The portress who answered it found there a basket containing an infant a few weeks old. It was cleanly dressed and warmly wrapped up in flannel; but it had no scrap of writing, no name, nor mark upon its clothing by which it might ever be identified.
The portress took it into the dormitory, where it was tenderly received and cared for by the sisters on duty there.
The case was too common a one to excite more than a passing interest.
On the next day after the arrival of the infant, it happened that the mother-superior brought Salome there on her first visit, when the misery of the motherless and forsaken infant so moved the sympathies of the young lady that she immediately took it to her own bosom.
Subsequently, since she had devoted herself to the care of these deserted babies, she took an especial interest in this youngest and most helpless of their number.
She named it Marie Perdue, and stood godmother at its baptism.
It lay in her arms often during the day, and slept at her bosom during the night.

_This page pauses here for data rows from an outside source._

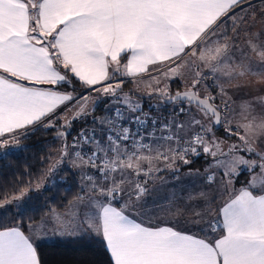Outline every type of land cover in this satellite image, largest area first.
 <instances>
[{
    "label": "snow or ice",
    "instance_id": "1",
    "mask_svg": "<svg viewBox=\"0 0 264 264\" xmlns=\"http://www.w3.org/2000/svg\"><path fill=\"white\" fill-rule=\"evenodd\" d=\"M250 77L264 84V0H0V149L38 127L55 129L61 147L48 172L66 158L82 170L65 211L30 219L28 234L23 222L0 228V264H42L33 235L45 234L49 219L58 234L102 237L111 264H264V117L253 114L264 95L243 100L234 122L229 94ZM137 81L187 118L159 126L153 119L149 130L142 105L121 94ZM176 81L184 90L172 94ZM104 97L120 105L99 119L104 136L82 129L69 145L72 122ZM219 129L233 142L217 138ZM201 155L211 158L203 180L222 198L216 212L208 209L204 235L142 218L148 180ZM243 171L250 178L236 189ZM26 196H5L0 208L15 204L19 212Z\"/></svg>",
    "mask_w": 264,
    "mask_h": 264
},
{
    "label": "trees",
    "instance_id": "2",
    "mask_svg": "<svg viewBox=\"0 0 264 264\" xmlns=\"http://www.w3.org/2000/svg\"><path fill=\"white\" fill-rule=\"evenodd\" d=\"M129 85L128 82L125 83L123 92L130 90ZM171 87L177 90L176 88L181 87V83L173 82ZM77 91H80L79 85ZM105 99L106 97L100 99L93 113L73 121L67 141L78 129L86 126L94 127L95 121L92 116L101 115ZM156 99L140 98L145 103ZM168 108L169 106L165 104L164 109ZM221 131L222 129L217 130V132ZM59 147L55 129L38 127L27 138L21 137L19 146H14L10 141L7 148L0 149V199L29 190V197L19 212L16 207L0 211V228L12 227L23 222L27 234L30 219L39 222L52 208L59 212L65 211L69 201L80 191L79 172L71 169L57 171L53 185L45 188L41 193L37 194L30 190L45 178ZM191 159L193 162L190 165L182 164L184 169H200L206 162V159L201 157ZM36 246L42 264H111L103 239L94 234L60 238L52 242H38Z\"/></svg>",
    "mask_w": 264,
    "mask_h": 264
},
{
    "label": "crops",
    "instance_id": "3",
    "mask_svg": "<svg viewBox=\"0 0 264 264\" xmlns=\"http://www.w3.org/2000/svg\"><path fill=\"white\" fill-rule=\"evenodd\" d=\"M257 2H258V0H253L254 4ZM249 79L253 82L250 83L247 87H245L241 91L237 92V91H235V89H229V94L233 96V100L235 101L236 115H235L234 122L241 119V117L239 115V111H240L239 105L243 100L251 99L253 96H256V95H264V84L255 83L257 77H250ZM128 83L130 84L129 89H130V86L136 85L137 88H139L141 90L144 89L145 90L144 94L146 96H149V95H147V92L149 91V89L146 87V84L144 81H137L136 83H132V82H128ZM161 86H163V85H161ZM169 88H170V92L172 94H175L176 91H183L184 90L182 84H181V87L177 90H173V88L171 87V84H170ZM93 96H95V93H93ZM152 96H156V95H152ZM112 112L109 114L108 117L111 116ZM142 112L146 113L144 110H142ZM167 112H168L167 110H162L159 113L150 112V114L149 113H146V114L151 116V118H153V119L155 118V120H157L158 123H166V122H168L166 120ZM175 114H177V113H175ZM253 114L256 115L258 118L264 117V108L256 106ZM186 118H187L186 115H184V118H180V120H184ZM177 119H179V118H177ZM162 120H164V121L161 122ZM94 126L98 127V128L99 127H104V128L107 127V125H101L97 121H95ZM102 136H104V133H100L98 138H100ZM216 136H217V134H216ZM217 138H219V139L224 138L225 143L233 141L231 138L226 137L225 133H224V135H222L221 138H220V136H217ZM190 158H196V157H190ZM201 158L206 159V162L203 164L202 168H200V169H184L182 167V164H180L178 172H174L171 170H163V171L156 173L151 179L148 180L147 184L145 185V187L147 188V192L143 196L141 201L139 202L140 207L137 209V211L142 215V218H144V219H157L156 218L157 212H153V209H154L153 207H157L160 205H166L167 203H170V201H172V200L175 201V200L179 199L178 198L179 197L178 191L180 189V183H182V182L187 183V181H189L190 182L189 184H192L194 182H198L199 177H201V178L203 177L202 173L204 172V169L207 165L206 163L210 157H205V156L201 155ZM69 162H71V159L69 160ZM76 168L77 167H75L73 169L71 167V169H73L75 172L81 170L79 168H77V169ZM197 170H199V173H200L199 177L195 175V172ZM190 172L193 173V175H189ZM79 175H81V174H79ZM245 185L246 184L242 183L241 185H238L237 189H239L240 187L245 186ZM181 187H182V185H181ZM161 202H164V203H161ZM143 211H147V212L143 213ZM192 212H194L193 209H192ZM208 217H209V219H211V215ZM172 218L176 221L170 220V219H165V220H168L171 222H178L177 226H184V227L191 229V231L193 233L199 234L201 236L204 235V232H202L201 229L205 228V223L207 221L203 222L204 224L203 223L202 224L201 223L193 224V223H191V221L196 220V219H194V217H192V218L182 217L180 214H175V213L172 214ZM196 225H200V226L195 227ZM47 228H48V231L45 234L33 235V241H34L35 245L38 242H52L56 239L71 237L70 235H61V234L54 232L53 231L54 221H52L51 219H49ZM87 234H94V233L87 231L85 229V230H82V231H79L78 233H76L75 237H80V236L87 235ZM96 236H98V235H96ZM98 237H100V236H98ZM72 238H74V237H72Z\"/></svg>",
    "mask_w": 264,
    "mask_h": 264
},
{
    "label": "rangeland",
    "instance_id": "4",
    "mask_svg": "<svg viewBox=\"0 0 264 264\" xmlns=\"http://www.w3.org/2000/svg\"><path fill=\"white\" fill-rule=\"evenodd\" d=\"M163 85V84H162ZM176 88V87H175ZM178 89V88H176ZM144 89H139L135 86H130V91H125L122 92L123 93H129L133 99L137 100L141 105H142V110H144L146 113L150 112H157L159 113L162 110H166L164 109L165 103L159 99L157 96H146L144 94ZM96 95V94H95ZM140 98L142 99H146V98H157L156 100H153L151 102H147L145 103L144 101L140 100ZM100 101V100H99ZM99 104V102H98ZM96 107V106H95ZM95 107L93 109V106L90 104L89 108L93 109L91 113H93V111L95 110ZM116 107H120L119 104H113L112 103V98L111 97H106V99L104 100V103L102 105V111H101V115H93V119L95 121H97L99 123V119L103 118V117H108L109 114L116 108ZM179 107H181V105L179 104H172L171 106H169V108L167 109V118L166 120L169 121L171 120L173 117H177V118H184V114H179L178 110ZM177 113V114H175ZM89 114V115H90ZM102 116V117H100ZM165 120V121H166ZM164 120H162L161 122H163ZM94 126V125H93ZM93 128H98V127H93ZM99 128H104V127H99ZM224 131L222 129L221 132H216L217 136H220V138L222 137ZM57 139V138H56ZM222 140H224V138H221ZM58 143H60V147H61V141L59 139H57ZM233 142V141H232ZM232 142H227L228 143H232ZM67 143L69 145L72 144V142L70 140L67 141ZM59 147V149H60ZM69 151L71 152L72 149H69ZM59 159V150L56 152L54 160L52 162V165ZM71 158H66L65 159V163H61L59 168L52 172V173H47L45 178L39 183L40 184V188L38 191H34L35 193L39 194L41 193L45 188L50 187L53 185V181H55V173L59 170L62 169H71V167L74 169L75 167L72 166L71 162H69ZM211 163V158L208 159L207 161V165L205 167L208 168L209 164ZM51 165V167H52ZM71 169V170H73ZM77 169V168H76ZM205 169L204 172L202 173L203 176L205 174ZM74 171V170H73ZM82 170L76 171L79 172V174H81ZM219 177V174H218ZM201 177H199V181L198 182H194L192 184H189L190 182L187 181V183L182 182L180 183V189L178 191L179 194V199L177 200H172L170 201V203H165L166 205H160L157 207H153V212H157L156 213V218L157 219H161V220H165V219H170V220H174L172 218V214H177L179 212V214L182 217H187V218H192L194 217V219H200L202 222L208 221L209 217L208 216H212L211 213H209L208 209L209 207H211L213 213L216 212L218 210L219 205L222 203V198H221V194L220 192L217 190V186L213 185V186H208L207 184H205L203 177L200 179ZM249 174L247 171H243L236 179H235V188L237 189L238 185H241L242 183L247 184V181L249 180ZM79 180H80V184H81V175H79ZM182 185V187H181ZM37 185H35L33 187V189H36ZM27 193V196L24 198L23 204L24 205L26 199L29 197V190L24 191ZM200 192H205L208 194V201H205L204 198L199 197L198 194ZM192 196L194 197V199H189V197ZM226 198V197H225ZM210 202V203H209ZM164 203V202H161ZM15 207V204H8L3 208H0V211L6 209V208H12ZM192 209L194 210V212L198 211L201 213V217H195L193 216ZM150 210V209H149ZM147 211H143V213H146ZM184 215V216H183ZM208 217V218H207ZM176 221V220H174ZM204 224V223H203ZM200 225H196L195 227H199ZM71 237H75L76 234L74 235H70Z\"/></svg>",
    "mask_w": 264,
    "mask_h": 264
},
{
    "label": "built area",
    "instance_id": "5",
    "mask_svg": "<svg viewBox=\"0 0 264 264\" xmlns=\"http://www.w3.org/2000/svg\"><path fill=\"white\" fill-rule=\"evenodd\" d=\"M113 112H114V110H113ZM113 112H112V114H111V116L113 115ZM140 113H136L135 115H139ZM146 114V113H145ZM125 115L126 116H129V115H133V114H129L126 110H125ZM147 118H148V120H149V123H148V125L146 126L149 130L151 129V120H153V118H151V116H149L148 114H147ZM155 119V118H154ZM123 126H129V121L126 119V120H124L123 122ZM158 126H159V123H158ZM86 130V131H88V132H91L93 129H95V135L97 136V138H98V136H99V134L100 133H104V130L106 129V128H93V127H82V128H80V129H78L77 131H76V133L73 135V137L70 139V141L71 142H73V138L74 137H78L79 136V134H80V132H81V130ZM132 130L133 131H135L136 130V126H132ZM90 150V145H83V151L84 152H88ZM201 157V156H200ZM196 158H199V157H196ZM141 179H143V177H141Z\"/></svg>",
    "mask_w": 264,
    "mask_h": 264
},
{
    "label": "water",
    "instance_id": "6",
    "mask_svg": "<svg viewBox=\"0 0 264 264\" xmlns=\"http://www.w3.org/2000/svg\"><path fill=\"white\" fill-rule=\"evenodd\" d=\"M164 102V101H163ZM165 103V102H164ZM167 106H171L172 105V103H165Z\"/></svg>",
    "mask_w": 264,
    "mask_h": 264
}]
</instances>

It had grown to know its nurse, and to recognize her presence and caresses by those soft, low sounds, half cooing and half complaining, with which very young babes first try to utter their emotions or their wants.
Now, as she took little Marie Perdue from the cot, the child greeted her with sweet smiles and soft coos, and nestled lovingly to her bosom. And peace deepened in Salome’s heart.
She sat down in a low nursing-chair, fed the child with warm milk and water until it was satisfied, and then rocked it and sang to it in a low, melodious voice, until it fell asleep.
She was still rocking and singing when the rosy-cheeked and cheery young Sister Felecitie came in.
“Our holy mother was going to send your dinner in here, Miss Levison; but I think it must be so dismal to eat one’s dinner alone on Christmas day, so I pleaded to be allowed to plead with you that you will come and dine with us young sisters at the second table, which is just as good as the first, I assure you, only it is served an hour later. Will you come? Say yes!” urged the merry and kind-hearted girl.
“I will come, thank you; though I did too moodily decline the invitation of the abbess,” said Salome, rising and placing her sleeping charge upon its little cot.
“Now! what did I tell you about the children and the dolls! Look there!” gleefully exclaimed Sister Felecitie, pointing to a row of cots where about a dozen infants lay asleep, clasping their dolls tightly.
“Yes, the tiny mimic mothers really do love their doll babies,” Salome confessed with a smile.
As they went out of the dormitory they passed into the children’s day-room, where about twenty infants, from one to two years old, were at play—some sitting on mats or creeping on all fours, because they could not yet stand; some walking around chairs and holding on to support themselves; and some running here and there, in full possession of the use of their limbs.